Under these circumstances, it seems highly likely that whistleblower actions will proliferate; the concerns noted in the press seem warranted. There are a couple of other issues arising from the new whistleblower provisions that are particularly worth considering.
The first is that the threat of legal proceedings from the whistleblower action is not limited just to the possible SEC enforcement action. A related and accompanying threat is the possibility of a follow-on civil litigation. The litigation will be brought on behalf of the target company’s investors, in which the shareholder plaintiffs will claim that the company’s senior managers failed to take appropriate steps to ensure that proper controls were in place, or that investors were misled by the company’s statement about the company’s controls.
These kinds of follow-on civil actions have been a frequent accompaniment of Foreign Corrupt Practices Act enforcement actions. It seems probable that as whistleblower actions mount in response to the Dodd-Frank Act provisions, that there will be a parallel increase in civil actions following the whistleblower enforcement action.
The possibility of these whistleblower-initiated proceedings raises a number of potential D&O insurance coverage issues. The fines and penalties associated with a whistleblower enforcement action would likely not be covered under a D&O insurance policy. Yet the fees incurred in defending against the action potentially could be covered, at least as to individual defendants.

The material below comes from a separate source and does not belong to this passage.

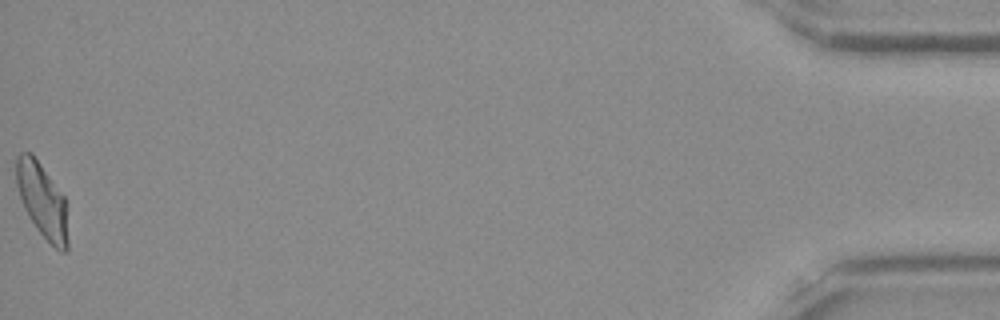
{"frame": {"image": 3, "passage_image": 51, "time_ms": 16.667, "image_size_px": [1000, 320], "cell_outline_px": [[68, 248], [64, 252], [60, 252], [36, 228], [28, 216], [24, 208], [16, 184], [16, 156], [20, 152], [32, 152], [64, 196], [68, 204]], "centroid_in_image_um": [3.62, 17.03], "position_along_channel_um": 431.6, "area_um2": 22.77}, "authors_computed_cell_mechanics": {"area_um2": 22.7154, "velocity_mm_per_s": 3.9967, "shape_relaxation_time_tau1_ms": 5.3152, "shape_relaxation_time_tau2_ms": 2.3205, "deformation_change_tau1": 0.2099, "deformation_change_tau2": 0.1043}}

The follow-on civil actions would likely be covered under the typical D&O insurance policy, subject to all of the applicable policy terms and conditions. However, one potential D&O insurance coverage issue that might arise concerning the follow-on civil actions has to do with the possibility that the individual whistleblower could be an insured person under the D&O policy. This might arise, for example, if the whistleblower is also an officer of the company. The risk is that either the enforcement action or the follow-on civil proceeding might run afoul of the insured versus insured exclusion that is typically found in most D&O insurance policies.
Following the enactment of the Sarbanes Oxley whistleblower provisions a few years ago, many D&O insurance policies were amended to ensure that a claim related to a Sarbanes-Oxley whistleblower action would not run afoul of the insured v. insured exclusion. Many of these amendments were written sufficiently broadly that the coverage carve back for whistleblower claims would preserve coverage not only for Sarbanes-Oxley whistleblower claims, but also would reserve coverage under other types of whistleblower claims. Many of these amendments were written sufficiently broadly that they would likely preserve coverage for Dodd-Frank whistleblower claims as well.
However, not all of the whistleblower carve back amendments are equally broad, which may raise the question about the potential applicability of the insured v. insured exclusion to Dodd-Frank whistleblower claims, whether with respect to the initial enforcement action or even the possible follow-on civil action. Given the high likelihood of future Dodd-Frank whistleblower claims, the review of the applicable D&O insurance policy language seems like a critical next step.
In any event, the range of possibilities seems to include the likelihood of an increase both in enforcement actions and follow-on civil lawsuits, which has important implications far beyond the narrow D&O policy’s exclusionary provisions.